Understanding a Crisis
Warren Buffett is one of the most recognizable – and wealthiest – business figures in the world. He also proved to have full comprehension of crises when he said, “it takes 20 years to build a reputation and five minutes to ruin it. If you think about that, you’ll do things differently.”
For executives with experience in managing a crisis, Buffett’s words ring all too true: a major crisis can devastate a community in which a business operates, customers may be hurting, and employees might be facing the loss of their livelihoods. At the same time, it is difficult for audiences to sort fact from fiction, and the rumour mill starts churning faster than ever.
In the midst of this, leaders and business teams have an inordinate number of decisions to make. If they don’t have a good grip on what a crisis is – and existing strategies to tackle one – these decisions become significantly harder to make.
While every crisis – as i know from doing crisis PR – has its own regulatory, legal and environmental specificities, most follow a clear pattern. Here’s a guide to understanding the three stages of a crisis.
1. Preparing for a Crisis
This stage, the pre-crisis stage, is often initiated by a member of an organization discovering that a critical situation is imminent. This member, usually a supervisor or manager, must then notify senior management about the coming event.
At this initial stage, communication regarding the coming crisis is typically limited to higher tiers of the organization. Executives and senior managers must analyze the situation, weigh the expected harm, and lay down a necessary course of action.
At the same time, the organization’s emergency notification plan comes into play, with the communications strategy focused on reaching the team members, managers and other stakeholders connected to the incident.
Organizations that have not formed a crisis action plan in advance will no doubt struggle at this stage, and will typically be forced into a reactive stance rather than a proactive one.
2. During the Crisis
The next stage is when people outside of the organization become aware of the crisis. At this point, the organization must put its crisis management team into position in anticipation of public blowback.

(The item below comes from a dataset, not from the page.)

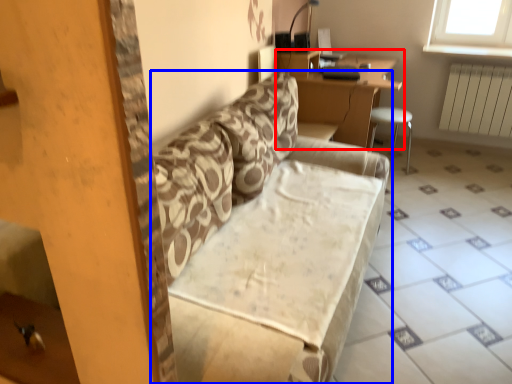
Question: Which point is further to the camera, table (highlighted by a red box) or studio couch (highlighted by a blue box)?

Choices:
 (A) table
 (B) studio couch

Answer: (A)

Practical and rapid communication is essential during the crisis, so as to make sure that organization members and the public are made aware of the incident and provided with the necessary information. Regular updates, adjusting organizational stance, combating fake news and holding conferences with relevant stakeholders are all actions that can (and should) be taken at this time.
3. After the Crisis
Once the crisis has been contained, the organization has moved to the final stage: the post-crisis. At this stage, the organization is mainly focussed on recouping losses and rebuilding trust with customers and other stakeholders in the community.
Another objective at this stage is for the organization’s leaders to evaluate performance during the crisis, and identify any changes that must be made to the emergency action plan. Organizations who make it to this final stage without a preparedness plan must prioritize drawing one up based on their experience.
For most organizations, crises are inevitable but they don’t have to be devastating. There is a light at the end of the tunnel, particularly for those who plan ahead.